Department of Molecular Biology, University Medical Center Göttingen, Humboldtallee 23, 37073 Göttingen, Germany.
Cell Rep. 2024 Aug 27;43(8):114610. doi: 10.1016/j.celrep.2024.114610. Epub 2024 Aug 7.
The tumor suppressor p53 and its antagonists MDM2 and MDM4 integrate stress signaling. For instance, dysbalanced assembly of ribosomes in nucleoli induces p53. Here, we show that the ribosomal protein L22 (RPL22; eL22), under conditions of ribosomal and nucleolar stress, promotes the skipping of MDM4 exon 6. Upon L22 depletion, more full-length MDM4 is maintained, leading to diminished p53 activity and enhanced cellular proliferation. L22 binds to specific RNA elements within intron 6 of MDM4 that correspond to a stem-loop consensus, leading to exon 6 skipping. Targeted deletion of these intronic elements largely abolishes L22-mediated exon skipping and re-enables cell proliferation, despite nucleolar stress. L22 also governs alternative splicing of the L22L1 (RPL22L1) and UBAP2L mRNAs. Thus, L22 serves as a signaling intermediate that integrates different layers of gene expression. Defects in ribosome synthesis lead to specific alternative splicing, ultimately triggering p53-mediated transcription and arresting cell proliferation.

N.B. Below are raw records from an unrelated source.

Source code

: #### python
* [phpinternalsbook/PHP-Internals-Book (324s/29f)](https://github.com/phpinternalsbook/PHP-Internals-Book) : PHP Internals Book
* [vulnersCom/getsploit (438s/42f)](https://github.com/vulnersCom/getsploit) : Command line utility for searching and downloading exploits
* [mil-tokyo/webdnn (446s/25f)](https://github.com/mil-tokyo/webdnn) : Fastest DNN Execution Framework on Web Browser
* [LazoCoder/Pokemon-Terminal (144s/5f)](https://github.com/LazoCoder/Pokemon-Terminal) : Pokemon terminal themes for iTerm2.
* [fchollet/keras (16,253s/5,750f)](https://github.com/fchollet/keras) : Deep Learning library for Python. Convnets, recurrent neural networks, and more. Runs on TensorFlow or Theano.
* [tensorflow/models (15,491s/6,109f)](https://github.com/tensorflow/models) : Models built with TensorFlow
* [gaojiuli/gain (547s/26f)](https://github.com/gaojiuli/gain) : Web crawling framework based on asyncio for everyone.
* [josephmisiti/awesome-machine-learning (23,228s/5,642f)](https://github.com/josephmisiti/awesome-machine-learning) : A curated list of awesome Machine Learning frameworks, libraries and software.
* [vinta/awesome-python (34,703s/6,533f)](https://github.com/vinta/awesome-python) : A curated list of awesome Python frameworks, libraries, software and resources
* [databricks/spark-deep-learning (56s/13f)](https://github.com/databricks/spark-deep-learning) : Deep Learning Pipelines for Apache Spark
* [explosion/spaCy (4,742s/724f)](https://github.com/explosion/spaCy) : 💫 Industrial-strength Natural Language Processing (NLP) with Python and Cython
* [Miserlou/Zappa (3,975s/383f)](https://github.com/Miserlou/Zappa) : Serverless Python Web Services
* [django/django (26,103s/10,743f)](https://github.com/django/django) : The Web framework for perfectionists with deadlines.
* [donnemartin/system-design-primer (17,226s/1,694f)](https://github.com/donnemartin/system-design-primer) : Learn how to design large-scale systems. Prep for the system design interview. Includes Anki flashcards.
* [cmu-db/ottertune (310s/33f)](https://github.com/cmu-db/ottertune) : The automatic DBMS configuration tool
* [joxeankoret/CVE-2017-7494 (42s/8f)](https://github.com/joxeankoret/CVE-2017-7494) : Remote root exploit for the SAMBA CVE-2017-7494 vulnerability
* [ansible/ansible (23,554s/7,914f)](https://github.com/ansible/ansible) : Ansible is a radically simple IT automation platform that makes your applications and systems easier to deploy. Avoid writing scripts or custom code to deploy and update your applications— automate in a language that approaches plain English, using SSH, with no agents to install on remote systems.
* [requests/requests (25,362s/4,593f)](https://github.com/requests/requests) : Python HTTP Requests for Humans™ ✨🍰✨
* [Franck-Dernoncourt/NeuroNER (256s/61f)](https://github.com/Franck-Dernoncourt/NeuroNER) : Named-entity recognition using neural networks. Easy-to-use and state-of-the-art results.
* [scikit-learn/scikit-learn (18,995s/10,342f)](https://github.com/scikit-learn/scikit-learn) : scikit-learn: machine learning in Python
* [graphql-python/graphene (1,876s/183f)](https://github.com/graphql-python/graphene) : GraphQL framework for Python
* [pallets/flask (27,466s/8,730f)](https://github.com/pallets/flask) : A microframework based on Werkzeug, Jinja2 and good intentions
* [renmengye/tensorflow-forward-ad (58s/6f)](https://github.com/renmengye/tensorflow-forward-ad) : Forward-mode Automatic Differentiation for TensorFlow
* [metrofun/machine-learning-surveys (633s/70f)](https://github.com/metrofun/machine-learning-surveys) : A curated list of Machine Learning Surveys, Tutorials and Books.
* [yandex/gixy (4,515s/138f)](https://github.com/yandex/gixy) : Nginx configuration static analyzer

肿瘤抑制因子 p53 及其拮抗剂 MDM2 和 MDM4 整合应激信号。例如,核仁中核糖体的不平衡组装会诱导 p53。在这里,我们表明核糖体蛋白 L22(RPL22;eL22)在核糖体和核仁应激条件下促进 MDM4 外显子 6 的跳过。在 L22 耗尽的情况下,更多的全长 MDM4 得以维持,导致 p53 活性降低和细胞增殖增强。L22 与 MDM4 内含子 6 内的特定 RNA 元件结合,这些元件对应茎环保守序列,导致外显子 6 跳过。这些内含子元件的靶向缺失在很大程度上消除了 L22 介导的外显子跳跃,并重新激活了细胞增殖,尽管存在核仁应激。L22 还调控 L22L1(RPL22L1)和 UBAP2L mRNA 的可变剪接。因此,L22 作为一种信号中间物,整合了不同层次的基因表达。核糖体合成缺陷会导致特定的可变剪接,最终触发 p53 介导的转录并阻止细胞增殖。